RECORDS FOR PROCESSING:
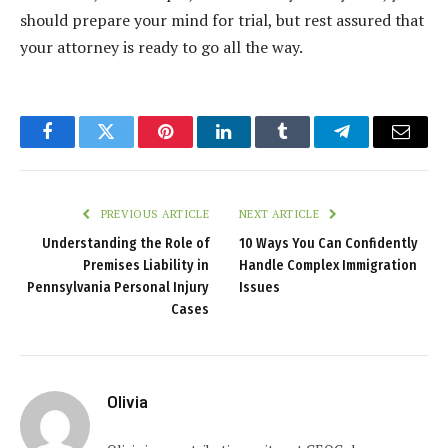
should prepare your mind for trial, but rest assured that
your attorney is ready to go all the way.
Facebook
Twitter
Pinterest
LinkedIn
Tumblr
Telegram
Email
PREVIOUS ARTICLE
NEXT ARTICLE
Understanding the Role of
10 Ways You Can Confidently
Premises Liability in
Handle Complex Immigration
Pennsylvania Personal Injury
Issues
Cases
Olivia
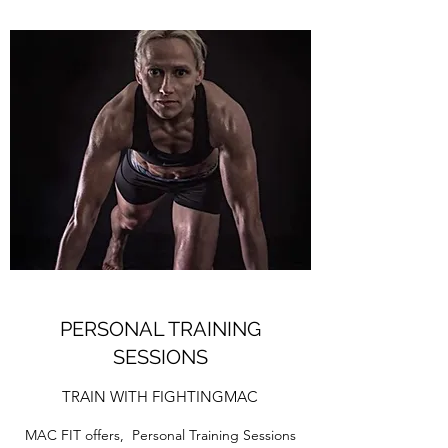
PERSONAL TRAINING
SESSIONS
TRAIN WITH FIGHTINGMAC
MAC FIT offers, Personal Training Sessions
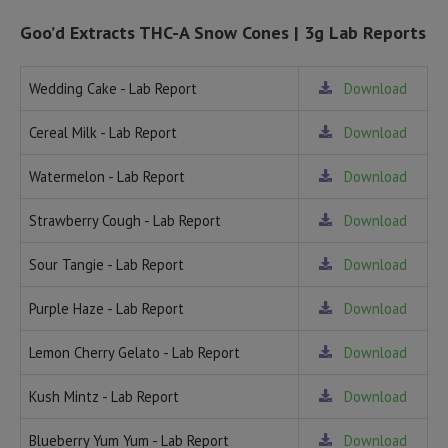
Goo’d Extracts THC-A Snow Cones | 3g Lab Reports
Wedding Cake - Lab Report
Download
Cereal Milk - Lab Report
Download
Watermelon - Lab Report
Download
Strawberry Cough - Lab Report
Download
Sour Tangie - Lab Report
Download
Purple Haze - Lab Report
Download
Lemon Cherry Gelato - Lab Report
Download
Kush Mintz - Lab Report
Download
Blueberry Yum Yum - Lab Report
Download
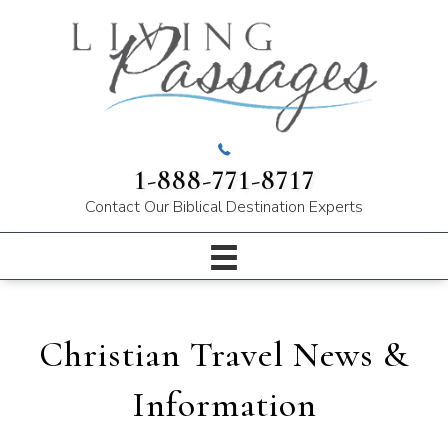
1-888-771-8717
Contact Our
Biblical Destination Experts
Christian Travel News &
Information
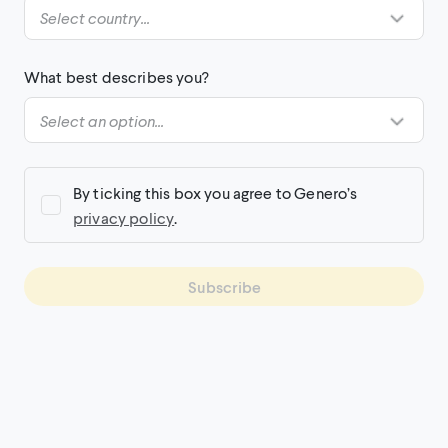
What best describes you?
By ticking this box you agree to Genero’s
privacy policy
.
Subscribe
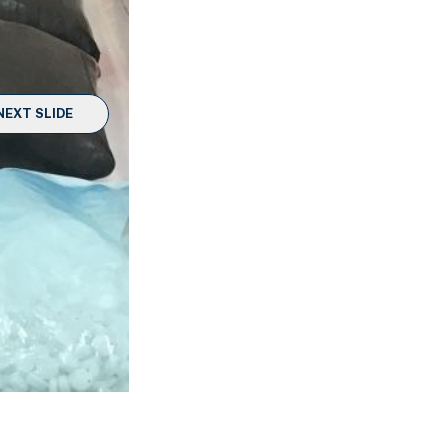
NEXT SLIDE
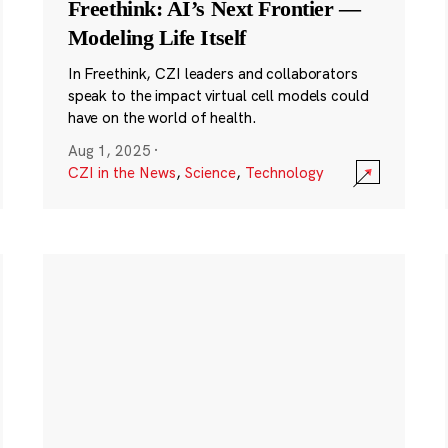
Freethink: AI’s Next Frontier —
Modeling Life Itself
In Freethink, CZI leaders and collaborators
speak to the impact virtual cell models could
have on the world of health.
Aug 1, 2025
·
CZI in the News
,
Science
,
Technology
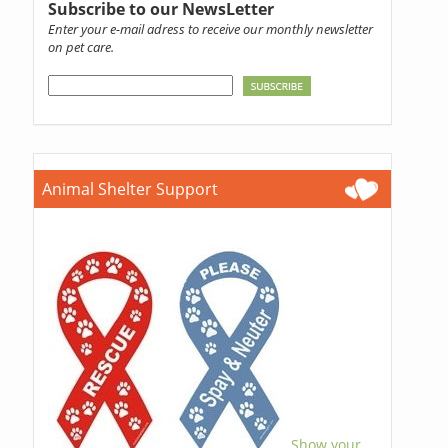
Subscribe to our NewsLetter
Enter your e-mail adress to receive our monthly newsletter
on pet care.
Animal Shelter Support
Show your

TRY IT:
Your copy should hold exactly the lines from the line containing "Kush Mintz - Lab Report" through the last line of the listing above, both included, and no pictures.

TASK RESULT:
Kush Mintz - Lab Report
Download
Blueberry Yum Yum - Lab Report
Download
1-888-771-8717
Contact Our
Biblical Destination Experts
Christian Travel News &
Information
What best describes you?
By ticking this box you agree to Genero’s
privacy policy
.
Subscribe
NEXT SLIDE
Freethink: AI’s Next Frontier —
Modeling Life Itself
In Freethink, CZI leaders and collaborators
speak to the impact virtual cell models could
have on the world of health.
Aug 1, 2025
·
CZI in the News
,
Science
,
Technology
Subscribe to our NewsLetter
Enter your e-mail adress to receive our monthly newsletter
on pet care.
Animal Shelter Support
Show your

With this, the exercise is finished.